[The request]
Count the lines in the entries below that contain the string "part". Reply with only the number.

[Stored data]
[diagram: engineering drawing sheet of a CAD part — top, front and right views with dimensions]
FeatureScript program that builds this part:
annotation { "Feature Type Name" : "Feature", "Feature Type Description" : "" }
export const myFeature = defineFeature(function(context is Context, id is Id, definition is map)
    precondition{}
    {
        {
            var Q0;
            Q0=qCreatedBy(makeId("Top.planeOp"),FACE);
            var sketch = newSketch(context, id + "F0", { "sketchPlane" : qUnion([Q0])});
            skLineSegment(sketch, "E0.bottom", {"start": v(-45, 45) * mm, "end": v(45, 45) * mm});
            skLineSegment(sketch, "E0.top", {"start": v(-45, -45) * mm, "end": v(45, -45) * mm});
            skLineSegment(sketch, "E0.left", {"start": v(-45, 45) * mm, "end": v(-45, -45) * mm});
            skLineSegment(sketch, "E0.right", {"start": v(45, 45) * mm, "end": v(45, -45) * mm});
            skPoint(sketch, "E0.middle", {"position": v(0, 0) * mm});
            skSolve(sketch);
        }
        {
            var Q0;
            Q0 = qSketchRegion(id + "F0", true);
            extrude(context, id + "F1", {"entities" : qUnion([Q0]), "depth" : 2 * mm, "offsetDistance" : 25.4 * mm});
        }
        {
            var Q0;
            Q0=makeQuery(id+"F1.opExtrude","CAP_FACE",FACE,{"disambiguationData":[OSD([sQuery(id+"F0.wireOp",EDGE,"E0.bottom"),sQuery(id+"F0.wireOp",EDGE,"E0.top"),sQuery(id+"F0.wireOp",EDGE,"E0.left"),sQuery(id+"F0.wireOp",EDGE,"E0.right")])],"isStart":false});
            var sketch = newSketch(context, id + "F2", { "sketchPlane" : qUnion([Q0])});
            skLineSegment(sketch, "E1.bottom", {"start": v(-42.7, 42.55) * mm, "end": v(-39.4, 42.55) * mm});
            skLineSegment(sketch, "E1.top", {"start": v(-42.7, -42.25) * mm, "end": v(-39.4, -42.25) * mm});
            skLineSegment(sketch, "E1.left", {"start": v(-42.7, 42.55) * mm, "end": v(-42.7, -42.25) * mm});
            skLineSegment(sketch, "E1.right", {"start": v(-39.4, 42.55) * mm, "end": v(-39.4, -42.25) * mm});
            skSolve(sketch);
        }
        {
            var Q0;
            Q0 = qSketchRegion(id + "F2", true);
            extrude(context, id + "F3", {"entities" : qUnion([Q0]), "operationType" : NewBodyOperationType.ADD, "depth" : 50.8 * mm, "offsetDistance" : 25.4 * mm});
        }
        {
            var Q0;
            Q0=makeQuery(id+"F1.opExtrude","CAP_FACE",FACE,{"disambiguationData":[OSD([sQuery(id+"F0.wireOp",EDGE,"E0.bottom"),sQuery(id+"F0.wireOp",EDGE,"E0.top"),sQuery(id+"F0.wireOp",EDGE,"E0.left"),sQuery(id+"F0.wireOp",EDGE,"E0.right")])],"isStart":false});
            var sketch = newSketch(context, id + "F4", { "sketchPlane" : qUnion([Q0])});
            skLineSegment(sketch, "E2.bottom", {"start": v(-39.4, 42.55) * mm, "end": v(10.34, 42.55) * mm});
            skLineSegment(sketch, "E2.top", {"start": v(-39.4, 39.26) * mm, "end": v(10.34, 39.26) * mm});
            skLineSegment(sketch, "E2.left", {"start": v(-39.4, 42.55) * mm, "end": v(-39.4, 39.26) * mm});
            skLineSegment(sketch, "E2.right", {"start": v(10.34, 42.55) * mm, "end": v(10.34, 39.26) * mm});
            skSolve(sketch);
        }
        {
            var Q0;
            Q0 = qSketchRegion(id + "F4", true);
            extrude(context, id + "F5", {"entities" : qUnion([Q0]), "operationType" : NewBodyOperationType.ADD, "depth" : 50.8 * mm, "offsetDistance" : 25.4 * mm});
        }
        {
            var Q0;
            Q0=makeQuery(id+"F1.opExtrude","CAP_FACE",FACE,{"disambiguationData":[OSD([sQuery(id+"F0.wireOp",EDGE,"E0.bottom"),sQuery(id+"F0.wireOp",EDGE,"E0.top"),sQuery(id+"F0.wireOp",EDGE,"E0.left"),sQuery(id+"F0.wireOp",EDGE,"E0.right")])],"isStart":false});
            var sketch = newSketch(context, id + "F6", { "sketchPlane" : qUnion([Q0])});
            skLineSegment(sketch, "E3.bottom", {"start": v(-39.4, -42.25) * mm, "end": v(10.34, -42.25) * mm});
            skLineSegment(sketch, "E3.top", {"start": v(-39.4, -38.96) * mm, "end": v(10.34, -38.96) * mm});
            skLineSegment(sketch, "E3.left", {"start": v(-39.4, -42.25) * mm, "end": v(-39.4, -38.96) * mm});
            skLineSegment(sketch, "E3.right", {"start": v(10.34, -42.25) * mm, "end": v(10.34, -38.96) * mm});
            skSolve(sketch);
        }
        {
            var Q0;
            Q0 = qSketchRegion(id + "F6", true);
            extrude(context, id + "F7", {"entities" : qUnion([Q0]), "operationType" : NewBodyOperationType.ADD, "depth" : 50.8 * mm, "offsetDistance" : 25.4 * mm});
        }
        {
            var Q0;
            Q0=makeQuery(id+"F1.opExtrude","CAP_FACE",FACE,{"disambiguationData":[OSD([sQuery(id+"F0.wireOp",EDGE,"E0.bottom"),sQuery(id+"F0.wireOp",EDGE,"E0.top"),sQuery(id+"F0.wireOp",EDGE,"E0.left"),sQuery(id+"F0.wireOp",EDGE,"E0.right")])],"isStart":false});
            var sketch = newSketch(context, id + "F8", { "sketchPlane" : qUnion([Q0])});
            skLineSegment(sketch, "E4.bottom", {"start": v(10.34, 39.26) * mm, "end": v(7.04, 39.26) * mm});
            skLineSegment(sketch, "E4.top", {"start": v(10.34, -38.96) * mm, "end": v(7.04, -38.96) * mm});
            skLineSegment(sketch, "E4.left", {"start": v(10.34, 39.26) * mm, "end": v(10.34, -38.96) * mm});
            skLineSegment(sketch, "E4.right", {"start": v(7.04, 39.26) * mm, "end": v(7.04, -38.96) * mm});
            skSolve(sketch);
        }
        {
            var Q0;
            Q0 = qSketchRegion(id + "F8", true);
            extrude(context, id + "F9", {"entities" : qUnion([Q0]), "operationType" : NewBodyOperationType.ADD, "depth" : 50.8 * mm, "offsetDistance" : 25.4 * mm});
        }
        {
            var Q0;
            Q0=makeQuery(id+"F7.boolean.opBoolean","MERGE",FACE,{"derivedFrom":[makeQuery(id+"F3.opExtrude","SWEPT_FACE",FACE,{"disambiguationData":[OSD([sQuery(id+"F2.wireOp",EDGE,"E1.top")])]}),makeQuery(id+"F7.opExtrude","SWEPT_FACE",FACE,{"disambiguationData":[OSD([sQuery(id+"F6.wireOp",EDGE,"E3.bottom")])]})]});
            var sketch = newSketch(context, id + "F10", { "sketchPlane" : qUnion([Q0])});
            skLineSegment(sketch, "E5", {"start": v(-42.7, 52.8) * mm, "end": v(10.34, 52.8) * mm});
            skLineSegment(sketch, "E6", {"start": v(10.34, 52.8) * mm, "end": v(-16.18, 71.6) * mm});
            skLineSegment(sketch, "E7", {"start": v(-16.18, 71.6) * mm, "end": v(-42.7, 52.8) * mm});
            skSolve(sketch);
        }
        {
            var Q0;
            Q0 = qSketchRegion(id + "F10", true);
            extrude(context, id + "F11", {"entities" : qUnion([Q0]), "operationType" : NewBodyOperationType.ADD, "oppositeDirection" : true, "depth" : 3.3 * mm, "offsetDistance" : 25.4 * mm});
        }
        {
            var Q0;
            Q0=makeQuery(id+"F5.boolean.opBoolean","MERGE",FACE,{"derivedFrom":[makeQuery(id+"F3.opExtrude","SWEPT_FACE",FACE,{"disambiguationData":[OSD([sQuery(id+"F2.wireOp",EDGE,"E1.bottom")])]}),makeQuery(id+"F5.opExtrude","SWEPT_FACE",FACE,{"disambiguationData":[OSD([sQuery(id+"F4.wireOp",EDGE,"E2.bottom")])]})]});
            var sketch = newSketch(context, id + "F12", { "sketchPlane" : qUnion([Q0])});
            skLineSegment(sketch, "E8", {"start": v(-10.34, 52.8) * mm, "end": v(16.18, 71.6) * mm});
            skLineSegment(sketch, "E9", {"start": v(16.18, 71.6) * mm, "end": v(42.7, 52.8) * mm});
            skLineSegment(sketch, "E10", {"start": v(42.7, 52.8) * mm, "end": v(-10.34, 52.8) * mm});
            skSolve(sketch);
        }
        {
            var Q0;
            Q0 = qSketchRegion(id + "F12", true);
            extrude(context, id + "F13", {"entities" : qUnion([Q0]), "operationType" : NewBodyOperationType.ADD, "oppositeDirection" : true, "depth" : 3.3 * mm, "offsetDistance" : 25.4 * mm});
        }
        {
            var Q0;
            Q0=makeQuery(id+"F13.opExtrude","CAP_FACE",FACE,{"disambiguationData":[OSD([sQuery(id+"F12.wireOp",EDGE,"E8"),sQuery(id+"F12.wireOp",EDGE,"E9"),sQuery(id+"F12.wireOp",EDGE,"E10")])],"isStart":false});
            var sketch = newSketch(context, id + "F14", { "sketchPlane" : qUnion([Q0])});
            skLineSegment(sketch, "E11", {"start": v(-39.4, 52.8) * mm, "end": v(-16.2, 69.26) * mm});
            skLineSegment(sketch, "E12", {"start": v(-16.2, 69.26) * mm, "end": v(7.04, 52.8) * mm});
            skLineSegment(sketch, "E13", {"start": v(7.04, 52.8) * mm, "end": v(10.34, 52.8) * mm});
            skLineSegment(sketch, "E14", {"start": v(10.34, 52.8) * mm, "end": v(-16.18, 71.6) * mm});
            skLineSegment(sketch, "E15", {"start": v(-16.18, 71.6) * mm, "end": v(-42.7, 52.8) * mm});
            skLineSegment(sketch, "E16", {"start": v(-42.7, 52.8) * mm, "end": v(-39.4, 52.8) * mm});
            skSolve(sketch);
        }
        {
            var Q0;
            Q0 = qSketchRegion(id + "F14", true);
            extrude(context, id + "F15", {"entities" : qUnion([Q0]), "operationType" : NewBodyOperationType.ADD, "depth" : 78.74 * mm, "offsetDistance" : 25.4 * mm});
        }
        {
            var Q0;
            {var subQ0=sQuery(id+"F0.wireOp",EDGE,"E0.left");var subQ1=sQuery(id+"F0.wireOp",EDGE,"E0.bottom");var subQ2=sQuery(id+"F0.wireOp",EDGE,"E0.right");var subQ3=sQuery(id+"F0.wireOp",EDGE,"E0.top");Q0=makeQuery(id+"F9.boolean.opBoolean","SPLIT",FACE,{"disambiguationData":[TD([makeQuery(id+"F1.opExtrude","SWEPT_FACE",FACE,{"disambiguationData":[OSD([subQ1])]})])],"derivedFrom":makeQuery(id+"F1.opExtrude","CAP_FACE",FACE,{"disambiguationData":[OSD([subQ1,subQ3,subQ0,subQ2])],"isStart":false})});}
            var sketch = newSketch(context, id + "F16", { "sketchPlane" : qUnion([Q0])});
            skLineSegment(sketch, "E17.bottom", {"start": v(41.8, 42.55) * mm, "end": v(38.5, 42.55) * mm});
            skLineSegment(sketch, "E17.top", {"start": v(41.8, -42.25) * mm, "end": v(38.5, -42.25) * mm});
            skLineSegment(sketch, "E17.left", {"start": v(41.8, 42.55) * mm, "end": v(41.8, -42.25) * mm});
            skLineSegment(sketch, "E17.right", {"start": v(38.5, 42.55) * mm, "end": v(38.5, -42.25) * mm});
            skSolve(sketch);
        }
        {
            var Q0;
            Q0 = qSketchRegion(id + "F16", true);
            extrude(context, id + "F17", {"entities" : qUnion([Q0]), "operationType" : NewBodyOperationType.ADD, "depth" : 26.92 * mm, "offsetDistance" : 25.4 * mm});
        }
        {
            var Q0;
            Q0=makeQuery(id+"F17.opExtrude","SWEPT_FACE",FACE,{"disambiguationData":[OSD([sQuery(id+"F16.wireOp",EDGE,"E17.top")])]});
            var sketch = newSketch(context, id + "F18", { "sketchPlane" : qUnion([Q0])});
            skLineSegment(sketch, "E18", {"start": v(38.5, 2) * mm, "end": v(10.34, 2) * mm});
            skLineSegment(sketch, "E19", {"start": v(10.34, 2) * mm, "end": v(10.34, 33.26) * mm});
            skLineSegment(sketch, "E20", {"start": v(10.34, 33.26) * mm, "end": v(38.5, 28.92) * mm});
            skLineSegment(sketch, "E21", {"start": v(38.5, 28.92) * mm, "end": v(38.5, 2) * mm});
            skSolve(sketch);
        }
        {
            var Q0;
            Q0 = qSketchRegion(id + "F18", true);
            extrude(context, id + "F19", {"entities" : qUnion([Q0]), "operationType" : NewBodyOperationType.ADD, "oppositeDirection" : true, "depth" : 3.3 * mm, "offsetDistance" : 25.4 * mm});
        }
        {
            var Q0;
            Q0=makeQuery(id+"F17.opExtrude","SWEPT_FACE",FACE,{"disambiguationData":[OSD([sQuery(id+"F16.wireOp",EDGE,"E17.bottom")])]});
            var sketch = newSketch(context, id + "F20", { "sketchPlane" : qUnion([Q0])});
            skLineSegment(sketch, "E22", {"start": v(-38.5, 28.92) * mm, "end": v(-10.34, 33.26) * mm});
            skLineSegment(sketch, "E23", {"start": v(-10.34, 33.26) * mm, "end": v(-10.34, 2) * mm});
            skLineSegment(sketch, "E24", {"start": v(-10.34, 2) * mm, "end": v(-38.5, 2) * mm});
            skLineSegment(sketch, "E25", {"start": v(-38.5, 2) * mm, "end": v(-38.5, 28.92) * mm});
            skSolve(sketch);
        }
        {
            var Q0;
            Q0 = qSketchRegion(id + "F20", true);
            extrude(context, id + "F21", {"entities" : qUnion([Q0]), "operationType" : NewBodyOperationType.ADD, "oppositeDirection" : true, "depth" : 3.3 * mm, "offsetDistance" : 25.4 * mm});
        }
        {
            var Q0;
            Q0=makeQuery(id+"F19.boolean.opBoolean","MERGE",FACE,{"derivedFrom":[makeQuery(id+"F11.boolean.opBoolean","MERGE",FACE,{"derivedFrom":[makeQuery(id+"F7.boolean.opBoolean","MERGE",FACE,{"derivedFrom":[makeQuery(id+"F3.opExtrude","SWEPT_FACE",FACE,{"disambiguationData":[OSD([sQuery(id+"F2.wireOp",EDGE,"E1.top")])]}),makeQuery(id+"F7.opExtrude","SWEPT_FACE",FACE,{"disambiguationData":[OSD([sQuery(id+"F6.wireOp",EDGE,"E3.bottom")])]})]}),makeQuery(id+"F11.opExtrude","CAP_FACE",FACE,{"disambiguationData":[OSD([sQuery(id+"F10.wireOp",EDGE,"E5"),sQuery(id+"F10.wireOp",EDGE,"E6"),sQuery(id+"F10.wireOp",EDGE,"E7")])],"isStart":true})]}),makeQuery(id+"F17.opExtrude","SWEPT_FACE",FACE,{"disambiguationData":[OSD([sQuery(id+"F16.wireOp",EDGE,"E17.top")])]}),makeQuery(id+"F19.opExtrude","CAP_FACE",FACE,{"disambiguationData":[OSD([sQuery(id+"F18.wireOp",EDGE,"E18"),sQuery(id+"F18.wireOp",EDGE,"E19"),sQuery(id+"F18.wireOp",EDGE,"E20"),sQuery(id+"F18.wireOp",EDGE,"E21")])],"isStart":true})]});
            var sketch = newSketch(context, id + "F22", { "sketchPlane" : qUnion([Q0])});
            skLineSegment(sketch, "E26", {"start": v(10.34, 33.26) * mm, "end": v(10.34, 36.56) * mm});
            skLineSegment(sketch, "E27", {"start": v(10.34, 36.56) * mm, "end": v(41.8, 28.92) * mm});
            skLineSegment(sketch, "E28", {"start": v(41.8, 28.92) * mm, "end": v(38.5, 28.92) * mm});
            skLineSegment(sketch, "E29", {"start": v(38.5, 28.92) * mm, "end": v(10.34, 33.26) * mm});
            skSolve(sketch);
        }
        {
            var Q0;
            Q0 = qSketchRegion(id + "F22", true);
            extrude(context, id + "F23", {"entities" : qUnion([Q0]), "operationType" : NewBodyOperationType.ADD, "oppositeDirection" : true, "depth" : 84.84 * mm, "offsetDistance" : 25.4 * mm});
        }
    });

[Written reply]
2